Eine 76 Zentimeter große Tischplatte könnte in Zukunft die Grundlage für die Arbeit mit Computern darstellen. Microsoft Surface — ein Tisch als Bildschirm und Touchscreen — soll mit Preisen zwischen 5.000 und 10.000 US-Dollar zunächst an professionelle Käufer wie Casinos oder Hotels verkauft werden, bis in den nächsten Jahren auch Privatkunden zu erschwinglichen Preisen an das Produkt heran kommen. Per Hand soll auf dem Tisch-Monitor durch Karten und Lagepläne navigiert werden oder Informationen zu Speisen oder Getränken angeboten werden.

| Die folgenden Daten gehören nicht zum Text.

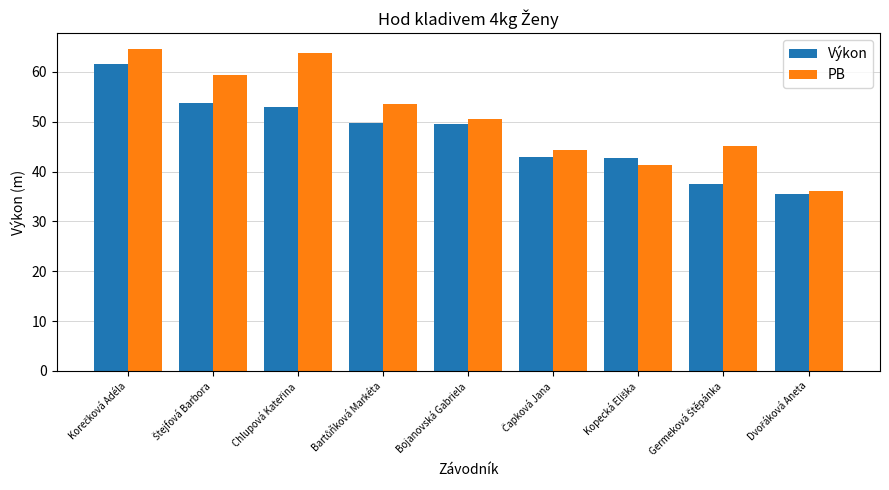

How many values in the PB series exceed 50?

5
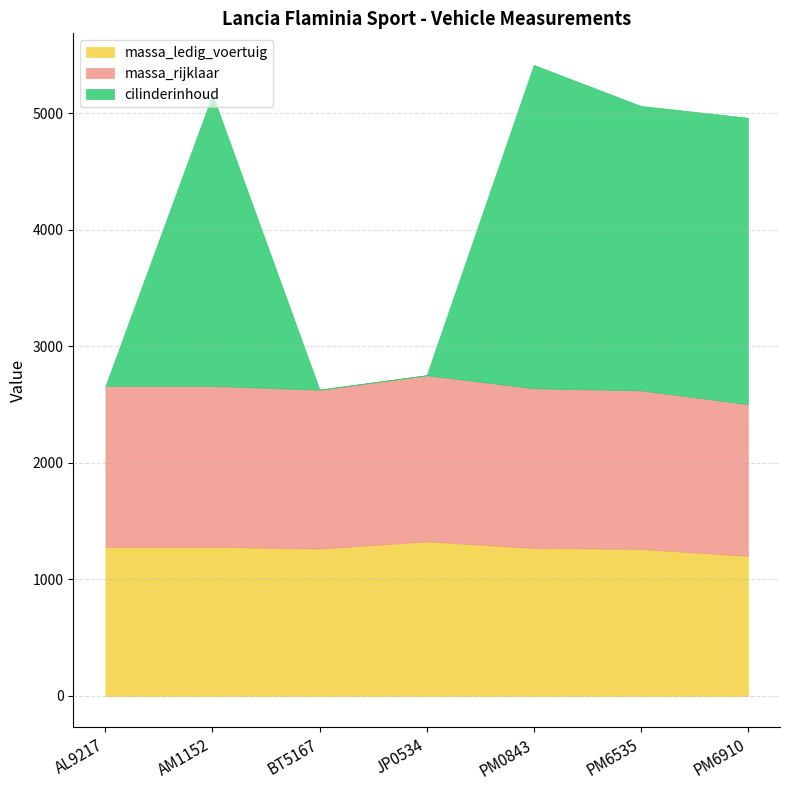

At which category is the sum across all series the highest?

PM0843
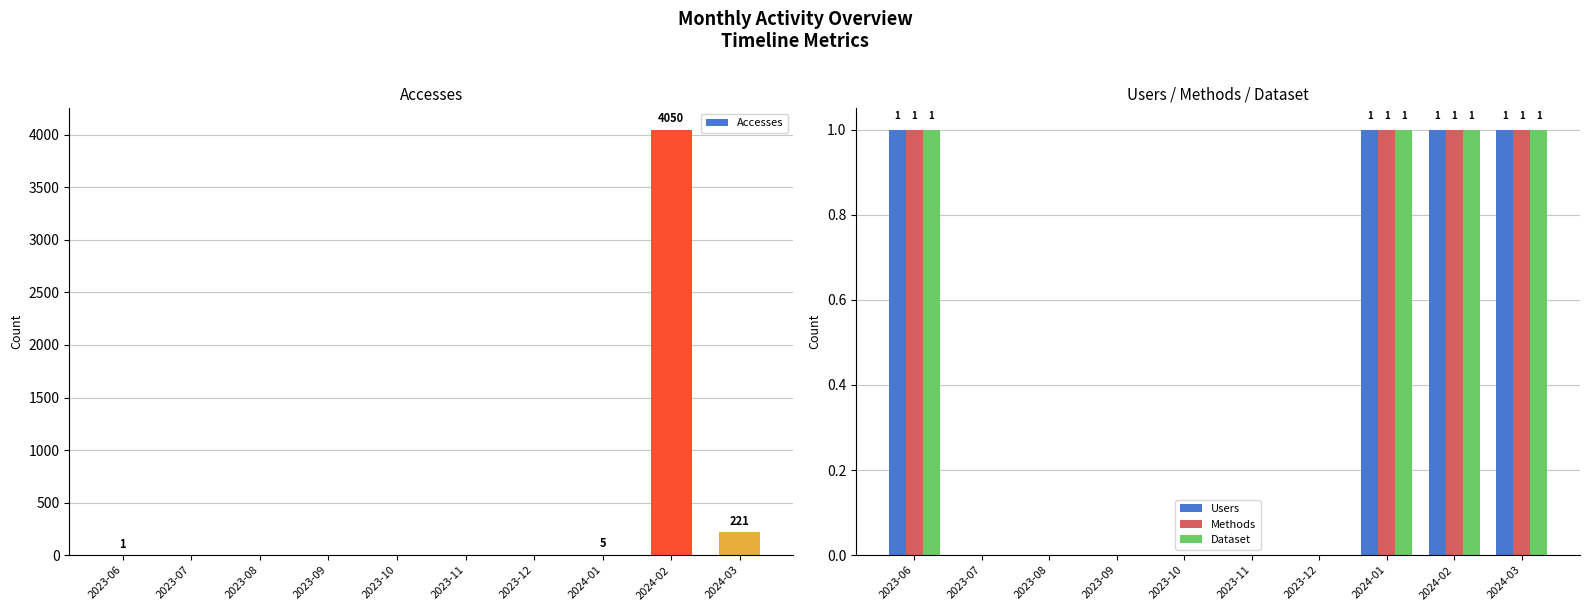

What is the difference between the second highest and minimum values in the Dataset series?

1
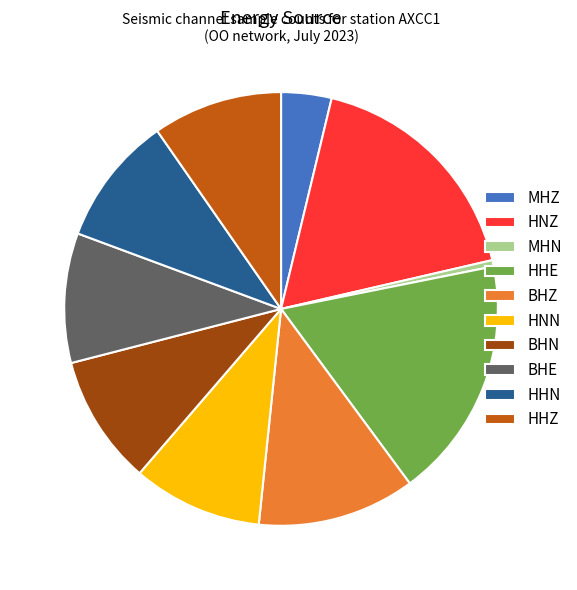

Combined, do BHZ and HNZ account for over 50%?

No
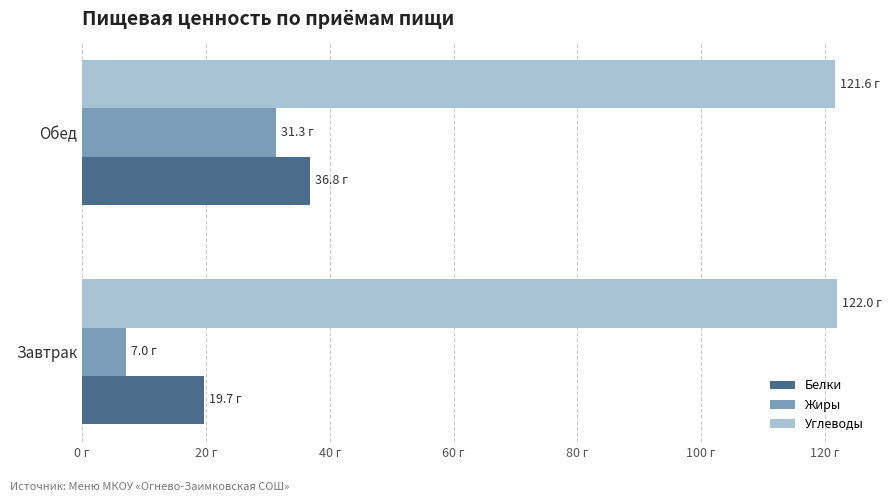

What are all the series names shown in the legend?

Белки, Жиры, Углеводы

Das Betriebssystem, das all die Funktionen bereitstellen soll, ist selbstverständlich Windows Vista. Die Verbindung zur Außenwelt erfolgt über einen integrierten Netzwerkanschluss oder per WLAN oder Bluetooth. Erstmals einsatzbereit sollen die Geräte noch zum Ende diesen Jahres zu finden sein. Verfügbarkeit für das eigene digitale Wohnzimmer liegt derzeit allerdings noch im Dunkeln. Bilder und weitere Informationen gibt es auf der
offiziellen Webseite von Microsoft.
Ein ähnliches Konzept fand sich bereits vergangenes Jahr auf der IFA und wurde dort von Philips unter dem Namen "Entertaible" vorgestellt. Wesentlicher Unterschied dürfte hier die geringere Display-Größe sein. Zielgruppe ist auch hier eine ähnliche. Interessant könnte diese Art von Bildschirmen auch im medizinschen Bereich sein, wo sich etwa Röntgenbilder oder Patientenbögen digital direkt auf den Tisch des Arztes rufen lassen.